Women also played active roles in World War II. An article in the Journal of Military History describes the participation of German, Soviet, and British women in the conflict. D'Ann Campbell, author of the book Woman at War with America, writes that although American women did not enter into combat, women elsewhere came closer to the front lines. British General Frederick Pile decided to begin experimenting with mixed batteries in 1938. But in both Britain and Germany, while women learned the ins and outs of the artillery, they were prohibited from firing weapons.

The Soviets were the major exception to this wariness towards women in combat roles. Campbell estimates that around 400,000 women were the Red Army's front-line duty units during World War II. Reina Pennington's essay “Offensive Women: Women in Combat in the Red Army in the Second World War” examines in detail Soviet women's fulfillment of combat roles. In addition to serving as medical personnel, women in the Red Army also made parachute drops behind enemy lines, engaged in air defense, operated machine guns, and acted as snipers (Lyudmila Pavlichenko killed over three hundred Germans during the war). Pennington, a professor at Norwich University, notes that researchers have only begun to scratch the surface of women's history in combat.

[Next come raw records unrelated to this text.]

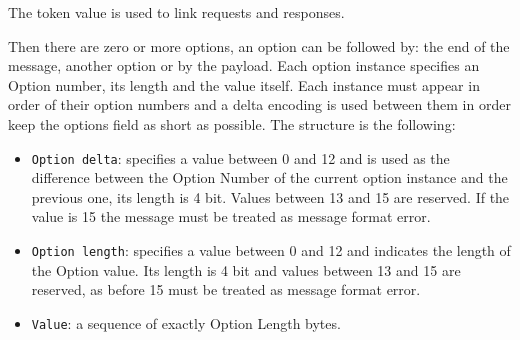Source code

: 	The token value is used to link requests and responses.\newline

	Then there are zero or more options, an option can be followed by: the end of the message, another option or by the payload.\newline
	Each option instance specifies an Option number, its length and the value itself.\newline
	Each instance must appear in order of their option numbers and a delta encoding is used between them in order keep the options field as short as possible.\newline
	The structure is the following:\newline
	\begin{itemize}
		\item \texttt{Option delta}: specifies a value between 0 and 12 and is used as the difference between the Option Number of the current option instance and the previous one, its length is 4 bit.
		Values between 13 and 15 are reserved.
		If the value is 15 the message must be treated as message format error.
		\item \texttt{Option length}: specifies a value between 0 and 12 and indicates the length of the Option value.
		Its length is 4 bit and values between 13 and 15 are reserved, as before 15 must be treated as message format error.
		\item \texttt{Value}: a sequence of exactly Option Length bytes.
	\end{itemize}

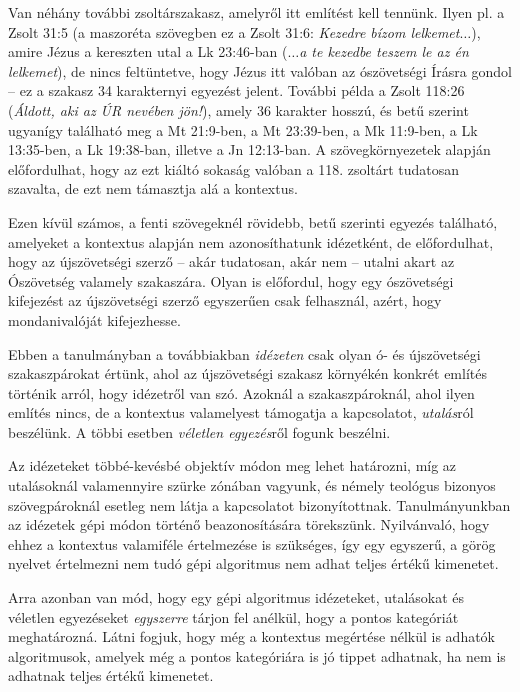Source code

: \documentclass{article}
\begin{document}
Van néhány további zsoltárszakasz, amelyről itt említést kell tennünk. Ilyen pl. a Zsolt 31:5
(a maszoréta szövegben ez a Zsolt 31:6:
\textit{Kezedre bízom lelkemet$\ldots$}), amire Jézus a kereszten
utal a Lk 23:46-ban (\textit{$\ldots$a te kezedbe teszem le az én lelkemet}), de nincs feltüntetve,
hogy Jézus itt valóban az ószövetségi Írásra gondol -- ez a szakasz 34 karakternyi egyezést jelent.
További példa a Zsolt 118:26 (\textit{Áldott, aki az ÚR nevében jön!}), amely 36 karakter hosszú,
és betű szerint ugyanígy található meg a Mt 21:9-ben, a Mt 23:39-ben, a Mk 11:9-ben,
a Lk 13:35-ben, a Lk 19:38-ban, illetve a Jn 12:13-ban. A szövegkörnyezetek alapján előfordulhat,
hogy az ezt kiáltó sokaság valóban a 118. zsoltárt tudatosan szavalta, de ezt nem támasztja alá a kontextus.

Ezen kívül számos, a fenti szövegeknél rövidebb, betű szerinti egyezés található, amelyeket
a kontextus alapján nem azonosíthatunk idézetként, de előfordulhat, hogy az újszövetségi szerző
-- akár tudatosan, akár nem -- utalni akart az Ószövetség valamely szakaszára. Olyan is előfordul,
hogy egy ószövetségi kifejezést az újszövetségi szerző egyszerűen csak felhasznál, azért, hogy
mondanivalóját kifejezhesse.

Ebben a tanulmányban a továbbiakban \textit{idézeten} csak olyan ó- és újszövetségi szakaszpárokat értünk,
ahol az újszövetségi szakasz környékén konkrét említés történik arról,
hogy idézetről van szó. Azoknál a szakaszpároknál,
ahol ilyen említés nincs, de a kontextus valamelyest támogatja a kapcsolatot, \textit{utalás}ról beszélünk.
A többi esetben \textit{véletlen egyezés}ről fogunk beszélni.

Az idézeteket többé-kevésbé objektív módon meg lehet határozni, míg az utalásoknál valamennyire szürke
zónában vagyunk, és némely teológus bizonyos szövegpároknál esetleg nem látja
a kapcsolatot bizonyítottnak. Tanulmányunkban az idézetek gépi módon történő beazonosítására törekszünk.
Nyilvánvaló, hogy ehhez a kontextus valamiféle értelmezése is szükséges, így egy egyszerű,
a görög nyelvet értelmezni nem tudó gépi algoritmus nem adhat teljes értékű kimenetet.

Arra azonban van mód, hogy egy gépi algoritmus idézeteket, utalásokat és véletlen egyezéseket \textit{egyszerre}
tárjon fel anélkül, hogy a pontos kategóriát meghatározná. Látni fogjuk, hogy még a kontextus
megértése nélkül is adhatók algoritmusok, amelyek még a pontos kategóriára is jó tippet adhatnak,
ha nem is adhatnak teljes értékű kimenetet.
\end{document}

So while critics have been vocal about the supposed justifications behind Defense Secretary Panetta's decision and offered speculation about its ramifications, history shows that women participating in combat is not a totally novel phenomenon. Not just part of the advancement of a so-called political agenda, yesterday's decision promises to grant women in the United States the chance to serve as so many women already have in the past.